» Description of the task
Nothing in the entries below may be altered; print them as they stand.

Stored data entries
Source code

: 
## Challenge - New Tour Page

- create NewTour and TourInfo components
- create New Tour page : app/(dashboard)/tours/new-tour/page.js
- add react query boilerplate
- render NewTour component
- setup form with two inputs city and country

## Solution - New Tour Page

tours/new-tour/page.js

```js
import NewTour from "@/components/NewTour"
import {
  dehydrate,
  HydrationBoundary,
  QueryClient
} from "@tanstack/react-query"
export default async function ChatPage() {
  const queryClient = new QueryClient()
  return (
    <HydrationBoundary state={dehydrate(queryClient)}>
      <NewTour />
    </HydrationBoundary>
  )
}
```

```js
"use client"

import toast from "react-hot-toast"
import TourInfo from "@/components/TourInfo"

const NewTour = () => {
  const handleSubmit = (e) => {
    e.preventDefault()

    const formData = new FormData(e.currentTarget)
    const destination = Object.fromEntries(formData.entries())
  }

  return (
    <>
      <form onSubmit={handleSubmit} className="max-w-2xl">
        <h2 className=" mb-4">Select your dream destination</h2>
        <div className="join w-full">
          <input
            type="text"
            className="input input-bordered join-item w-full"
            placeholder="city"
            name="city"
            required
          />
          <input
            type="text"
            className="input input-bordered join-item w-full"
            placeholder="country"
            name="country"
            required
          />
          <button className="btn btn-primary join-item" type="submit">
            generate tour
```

» Result
Source code

: 
## Challenge - New Tour Page

- create NewTour and TourInfo components
- create New Tour page : app/(dashboard)/tours/new-tour/page.js
- add react query boilerplate
- render NewTour component
- setup form with two inputs city and country

## Solution - New Tour Page

tours/new-tour/page.js

```js
import NewTour from "@/components/NewTour"
import {
  dehydrate,
  HydrationBoundary,
  QueryClient
} from "@tanstack/react-query"
export default async function ChatPage() {
  const queryClient = new QueryClient()
  return (
    <HydrationBoundary state={dehydrate(queryClient)}>
      <NewTour />
    </HydrationBoundary>
  )
}
```

```js
"use client"

import toast from "react-hot-toast"
import TourInfo from "@/components/TourInfo"

const NewTour = () => {
  const handleSubmit = (e) => {
    e.preventDefault()

    const formData = new FormData(e.currentTarget)
    const destination = Object.fromEntries(formData.entries())
  }

  return (
    <>
      <form onSubmit={handleSubmit} className="max-w-2xl">
        <h2 className=" mb-4">Select your dream destination</h2>
        <div className="join w-full">
          <input
            type="text"
            className="input input-bordered join-item w-full"
            placeholder="city"
            name="city"
            required
          />
          <input
            type="text"
            className="input input-bordered join-item w-full"
            placeholder="country"
            name="country"
            required
          />
          <button className="btn btn-primary join-item" type="submit">
            generate tour
```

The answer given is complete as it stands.